How does someone go from being a down-and-out former rock guitarist to an alleged ambitious terrorist? What inspires a former convenience store worker in her 20s to allegedly want to explode bombs that could kill and maim innocent children?
Most of us can’t fathom how John Nuttall and Amanda Korody – accused of plotting to explode pressure cookers full of rusty nails at a Canada Day celebration on the lawns of the B.C. legislature – could arrive at such a point. In announcing their arrest, police said the two were “self-radicalized” and inspired by al-Qaeda, but provided few clues as to why they would have wanted to be associated with such evil.
We know that the alleged would-be bombers began attending a mosque a few years ago and reportedly started playing religious lectures at a high volume on their television. Mr. Nuttall was apparently upset about Canada’s involvement in Afghanistan and thought our soldiers shouldn’t be on Muslim soil. According to friends, Ms. Korody was a mostly quiet devotee of her partner.
Terrorism motivated by the actions of al-Qaeda is an emerging concern among law-enforcement officials around the world.
“With a little encouragement, individuals who are predisposed to accept al-Qaeda’s vision of international relations create small networks, near-autonomously, and self-finance and independently prepare acts of violence,” according to two academics who have extensively researched the subject.
Alex Wilner, of the Swiss Federal Institute of Technology, and Claire-Jehanne Dubouloz, of the University of Ottawa, wrote in the 2009 paper Homegrown Terrorism And Transformative Learning: An Interdisciplinary Approach to Understanding Radicalization that while the passageways to homegrown extremism are varied, three factors are often at the root.
First, the individuals involved often feel estranged from their broader society.
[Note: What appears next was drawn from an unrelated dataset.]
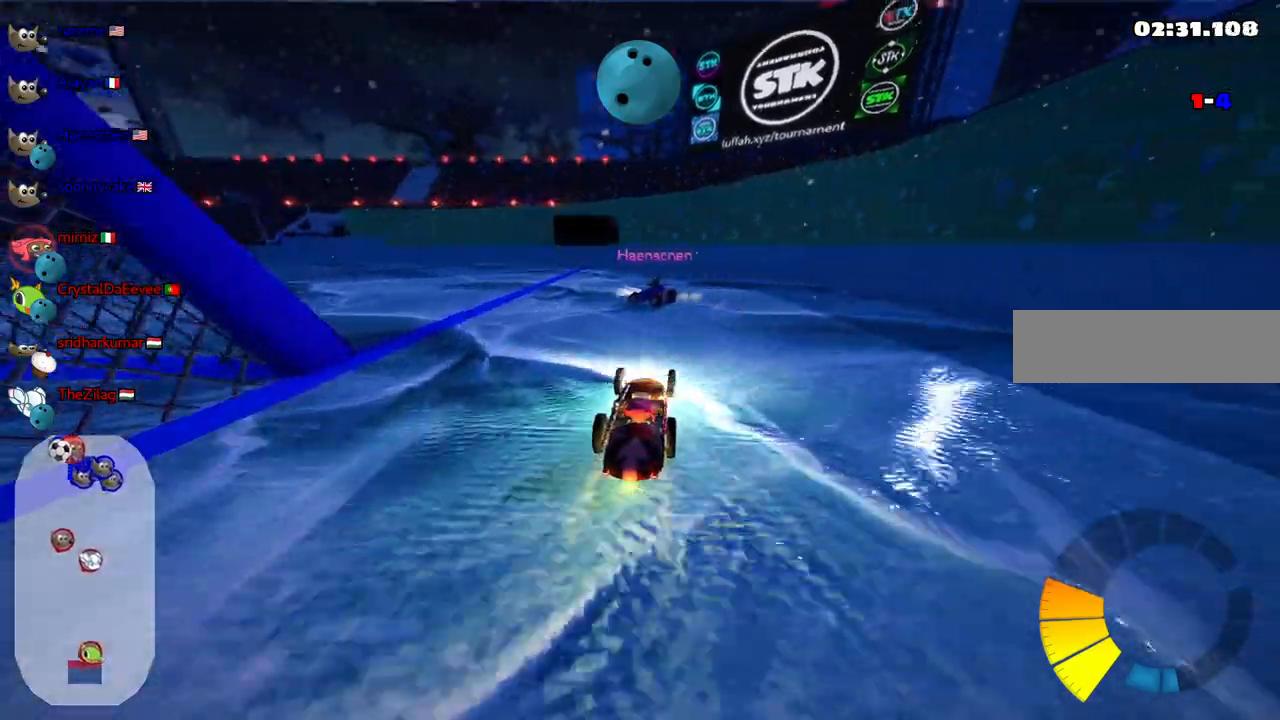
{"keys": ["right", "up"], "events": [[33, "right", "down"], [217, "right", "up"], [317, "left", "down"], [367, "m", "down"], [450, "left", "up"], [450, "m", "up"], [450, "right", "down"]]}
Societal rejection often prompts them to gravitate to groups or philosophies that align with, or feed, their negative thinking toward others.
“As a result,” the paper says, “some radicalized individuals distance themselves politically, socially and even ideologically from the broader community, eventually rejecting the national identity shared by their fellow citizens, along with the collective’s underlining political ideology, historical narrative and related value-systems.”
Second, homegrown jihadis frequently share a sudden interest in religion, often Islam, during the period of their radicalization. The Internet has made extremist interpretations and beliefs more accessible and made it easy for terrorist organizations to spread their message. “Increasingly, radicalization is occurring well outside the mosque.”
The third element is rejection of the foreign policy of the country in which a homegrown extremist lives.
“Alienation can create feelings of anxiety and fear while foreign policy can produce anger and despair,” the paper says. “Both can lead to a process of critical reflection that involves a personal reassessment of one’s life, future ambitions, current social position, inter-personal relations and so on.”
On the surface, Mr. Nuttall and Ms. Korody seem to share some of these traits: the estrangement from broader society; a sudden and deepening religious identity; anger over foreign policy. Still, it is a long road from feeling mad and isolated to plotting to detonate bombs. Even if the two are found guilty of the alleged crimes, we may never truly understand what led to such a dramatic and baffling transformation.
What we do know is that violent extremists, and more regularly homegrown jihadi terrorists, seem to be a new fact of life. What ultimately drives them is the greatest challenge facing counterterrorism officials. There’s no one development program for wannabe bombers, no consistent profile. There can be many pathways leading to the same destructive place.
While police foiled this alleged terrorist attempt and have done a commendable job of thwarting others, they can’t be everywhere. Those closest to the people undergoing the radicalization are usually the first to notice bizarre and troubling changes in behaviour. They are best positioned to notify authorities of highly unusual or suspicious activity.
And in the times we live in, it’s our duty and obligation to do just that.